Supplied data:
=== Begin Enclosure ===
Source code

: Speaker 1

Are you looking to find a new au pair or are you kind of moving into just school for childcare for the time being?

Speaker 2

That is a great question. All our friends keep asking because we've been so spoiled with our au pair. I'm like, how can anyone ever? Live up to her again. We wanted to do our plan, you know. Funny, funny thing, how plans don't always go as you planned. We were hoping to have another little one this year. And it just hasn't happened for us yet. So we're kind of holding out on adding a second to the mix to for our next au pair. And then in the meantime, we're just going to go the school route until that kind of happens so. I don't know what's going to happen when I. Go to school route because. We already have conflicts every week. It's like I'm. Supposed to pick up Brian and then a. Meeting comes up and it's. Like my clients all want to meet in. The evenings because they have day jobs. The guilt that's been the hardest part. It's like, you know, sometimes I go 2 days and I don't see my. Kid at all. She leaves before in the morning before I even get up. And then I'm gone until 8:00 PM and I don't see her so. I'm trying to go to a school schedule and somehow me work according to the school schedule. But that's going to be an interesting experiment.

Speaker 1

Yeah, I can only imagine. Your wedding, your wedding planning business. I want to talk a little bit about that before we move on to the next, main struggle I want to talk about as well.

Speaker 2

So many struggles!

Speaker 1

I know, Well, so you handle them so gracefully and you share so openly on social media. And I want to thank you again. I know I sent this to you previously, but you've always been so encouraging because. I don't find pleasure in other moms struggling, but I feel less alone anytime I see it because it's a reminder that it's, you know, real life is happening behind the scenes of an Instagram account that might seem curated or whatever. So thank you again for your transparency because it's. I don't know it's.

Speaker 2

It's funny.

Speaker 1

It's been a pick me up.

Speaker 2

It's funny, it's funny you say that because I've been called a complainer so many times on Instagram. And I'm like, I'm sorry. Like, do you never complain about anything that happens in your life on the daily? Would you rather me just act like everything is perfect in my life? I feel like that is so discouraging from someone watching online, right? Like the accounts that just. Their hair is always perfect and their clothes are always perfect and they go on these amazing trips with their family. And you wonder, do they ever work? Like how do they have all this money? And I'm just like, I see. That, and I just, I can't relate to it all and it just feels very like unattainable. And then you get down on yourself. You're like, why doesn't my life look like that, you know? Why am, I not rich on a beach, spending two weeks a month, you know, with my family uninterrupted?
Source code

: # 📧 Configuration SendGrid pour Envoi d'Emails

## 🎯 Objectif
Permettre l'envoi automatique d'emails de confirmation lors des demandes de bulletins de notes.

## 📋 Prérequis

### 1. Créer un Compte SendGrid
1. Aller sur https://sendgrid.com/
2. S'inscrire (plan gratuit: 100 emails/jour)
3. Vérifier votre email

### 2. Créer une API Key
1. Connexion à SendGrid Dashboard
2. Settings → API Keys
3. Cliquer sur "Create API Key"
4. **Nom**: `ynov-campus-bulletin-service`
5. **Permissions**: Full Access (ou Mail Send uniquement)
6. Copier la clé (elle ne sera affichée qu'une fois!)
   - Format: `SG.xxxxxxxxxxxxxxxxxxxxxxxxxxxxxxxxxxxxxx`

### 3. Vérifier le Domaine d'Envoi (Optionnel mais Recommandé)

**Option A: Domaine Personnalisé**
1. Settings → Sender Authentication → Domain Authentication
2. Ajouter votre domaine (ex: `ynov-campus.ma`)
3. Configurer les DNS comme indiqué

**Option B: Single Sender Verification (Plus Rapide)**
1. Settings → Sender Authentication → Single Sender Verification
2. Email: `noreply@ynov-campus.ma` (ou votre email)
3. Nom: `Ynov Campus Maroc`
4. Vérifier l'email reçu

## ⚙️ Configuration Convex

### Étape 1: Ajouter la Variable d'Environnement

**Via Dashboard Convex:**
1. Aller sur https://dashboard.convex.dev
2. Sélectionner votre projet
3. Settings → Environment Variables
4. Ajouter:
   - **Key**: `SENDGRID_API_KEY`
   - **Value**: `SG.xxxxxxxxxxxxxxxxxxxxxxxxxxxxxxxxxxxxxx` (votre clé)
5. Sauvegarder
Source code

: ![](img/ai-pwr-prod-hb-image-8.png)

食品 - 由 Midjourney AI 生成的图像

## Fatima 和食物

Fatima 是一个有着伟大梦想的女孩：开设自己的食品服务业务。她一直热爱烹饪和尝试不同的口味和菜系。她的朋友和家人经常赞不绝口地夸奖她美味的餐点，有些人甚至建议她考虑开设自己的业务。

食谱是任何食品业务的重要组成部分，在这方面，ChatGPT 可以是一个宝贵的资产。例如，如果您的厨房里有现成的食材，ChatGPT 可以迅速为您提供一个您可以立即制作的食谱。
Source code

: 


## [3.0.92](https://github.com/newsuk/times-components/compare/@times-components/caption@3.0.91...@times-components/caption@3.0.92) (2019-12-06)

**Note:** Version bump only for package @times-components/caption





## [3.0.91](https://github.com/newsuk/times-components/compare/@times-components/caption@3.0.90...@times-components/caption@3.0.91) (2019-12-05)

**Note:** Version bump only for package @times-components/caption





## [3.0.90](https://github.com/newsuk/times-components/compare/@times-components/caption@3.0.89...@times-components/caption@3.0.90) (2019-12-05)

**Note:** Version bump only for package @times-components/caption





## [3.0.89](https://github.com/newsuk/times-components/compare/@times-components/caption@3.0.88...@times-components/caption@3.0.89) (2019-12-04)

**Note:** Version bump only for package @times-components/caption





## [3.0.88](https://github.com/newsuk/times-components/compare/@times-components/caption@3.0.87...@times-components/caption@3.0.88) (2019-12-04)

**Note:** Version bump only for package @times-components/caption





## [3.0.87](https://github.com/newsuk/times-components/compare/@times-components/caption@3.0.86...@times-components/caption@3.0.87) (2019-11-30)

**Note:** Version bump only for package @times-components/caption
=== End Enclosure ===
Work item: Among the records above, a stretch begins at the line containing "2. Settings → API Keys" and ends at the line containing "A: Domaine Personnalisé**". Restate that stretch word for word, and nothing else.

Exercise response:
2. Settings → API Keys
3. Cliquer sur "Create API Key"
4. **Nom**: `ynov-campus-bulletin-service`
5. **Permissions**: Full Access (ou Mail Send uniquement)
6. Copier la clé (elle ne sera affichée qu'une fois!)
   - Format: `SG.xxxxxxxxxxxxxxxxxxxxxxxxxxxxxxxxxxxxxx`

### 3. Vérifier le Domaine d'Envoi (Optionnel mais Recommandé)

**Option A: Domaine Personnalisé**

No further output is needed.